[Dataset]

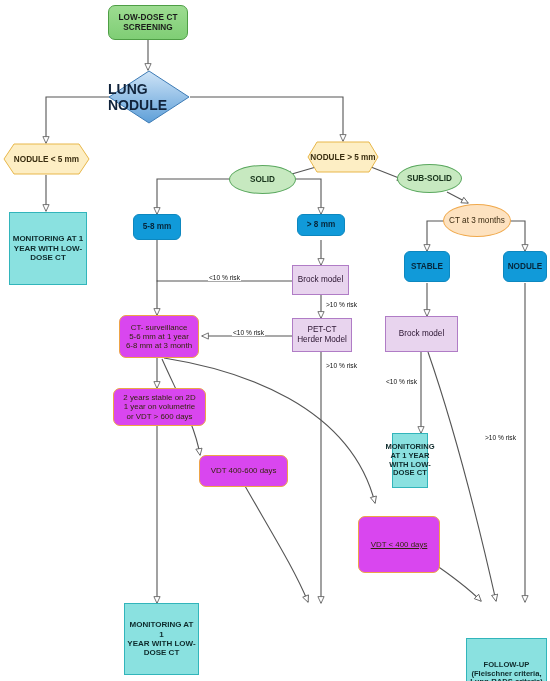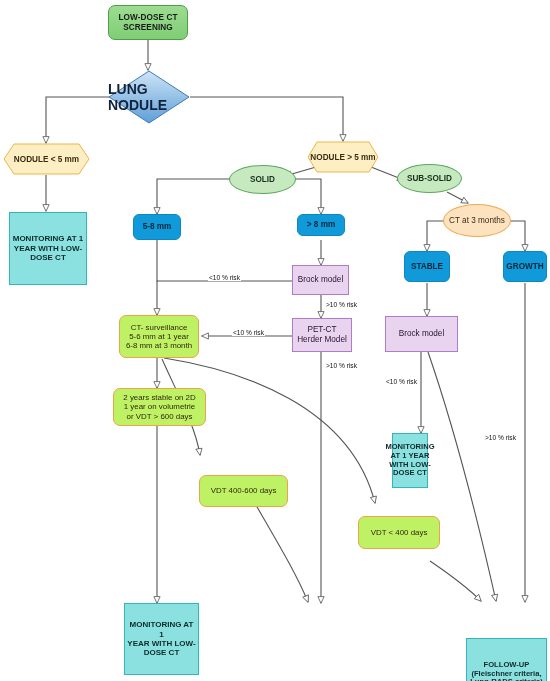--- a/index.html
+++ b/index.html
@@ -113,21 +113,21 @@
   .n-cyan.small { font-size: 7.6px; }
   
   .n-purple {
     background: #e8d4ee;
     border: 1px solid #b07cc6;
     font-size: 8.2px;
     color: #2a1430;
   }
   
   .n-peach {
-    background: #bef264;
+    background: #d946ef;
     border: 1px solid #eda447;
     border-radius: 7px;
     font-size: 7.9px;
     color: #33260e;
   }
   .edge-label {
     position: absolute;
     font-size: 6.6px;
     color: #111;
     background: #fff;
@@ -243,44 +243,44 @@
   <div class="node n-ellipse" style="left:397px;top:164px;width:65px;height:29px;">SUB-SOLID</div>
 
   <div class="node n-ellipse-orange" style="left:443px;top:204px;width:68px;height:33px;">CT at 3 months</div>
 
   <div class="node n-blue" style="left:133px;top:214px;width:48px;height:26px;text-align:right;">5-8 mm</div>
 
   <div class="node n-blue" style="left:297px;top:214px;width:48px;height:22px;">&gt; 8 mm</div>
 
   <div class="node n-blue" style="left:404px;top:251px;width:46px;height:31px;">STABLE</div>
 
-  <div class="node n-blue" style="left:503px;top:251px;width:44px;height:31px;">GROWTH</div>
+  <div class="node n-blue" style="left:503px;top:251px;width:44px;height:31px;">NODULE</div>
 
   <div class="node n-cyan" style="left:9px;top:212px;width:78px;height:73px;">MONITORING AT 1
 YEAR WITH LOW-
 DOSE CT</div>
 
   <div class="node n-purple" style="left:292px;top:265px;width:57px;height:30px;">Brock model</div>
 
   <div class="node n-purple" style="left:292px;top:318px;width:60px;height:34px;">PET-CT
 Herder Model</div>
 
   <div class="node n-purple" style="left:385px;top:316px;width:73px;height:36px;">Brock model</div>
 
   <div class="node n-peach" style="left:119px;top:315px;width:80px;height:43px;">CT- surveillance
 5-6 mm at 1 year
 6-8 mm at 3 month</div>
 
   <div class="node n-peach" style="left:113px;top:388px;width:93px;height:38px;">2 years stable on 2D
 1 year on volumetrie
 or VDT &gt; 600 days</div>
 
-  <div class="node n-peach" style="left:199px;top:455px;width:89px;height:32px;margin-top:20px;">VDT 400-600 days</div>
-
-  <div class="node n-peach" style="left:358px;top:516px;width:82px;height:33px;">VDT &lt; 400 days</div>
+  <div class="node n-peach" style="left:199px;top:455px;width:89px;height:32px;">VDT 400-600 days</div>
+
+  <div class="node n-peach" style="left:358px;top:516px;width:82px;height:57px;text-decoration:underline;">VDT &lt; 400 days</div>
 
   <div class="node n-cyan small" style="left:392px;top:433px;width:36px;height:55px;">MONITORING
 AT 1 YEAR
 WITH LOW-
 DOSE CT</div>
 
   <div class="node n-cyan" style="left:124px;top:603px;width:75px;height:72px;">MONITORING AT 1
 YEAR WITH LOW-
 DOSE CT</div>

[/Dataset]

__Work instructions__: Leave out the pictures. Transcribe only the lines above, from the first through the one that contains "-243,44 +243,44 @@".

__Answer for the task__:
--- a/index.html
+++ b/index.html
@@ -113,21 +113,21 @@
   .n-cyan.small { font-size: 7.6px; }
   
   .n-purple {
     background: #e8d4ee;
     border: 1px solid #b07cc6;
     font-size: 8.2px;
     color: #2a1430;
   }
   
   .n-peach {
-    background: #bef264;
+    background: #d946ef;
     border: 1px solid #eda447;
     border-radius: 7px;
     font-size: 7.9px;
     color: #33260e;
   }
   .edge-label {
     position: absolute;
     font-size: 6.6px;
     color: #111;
     background: #fff;
@@ -243,44 +243,44 @@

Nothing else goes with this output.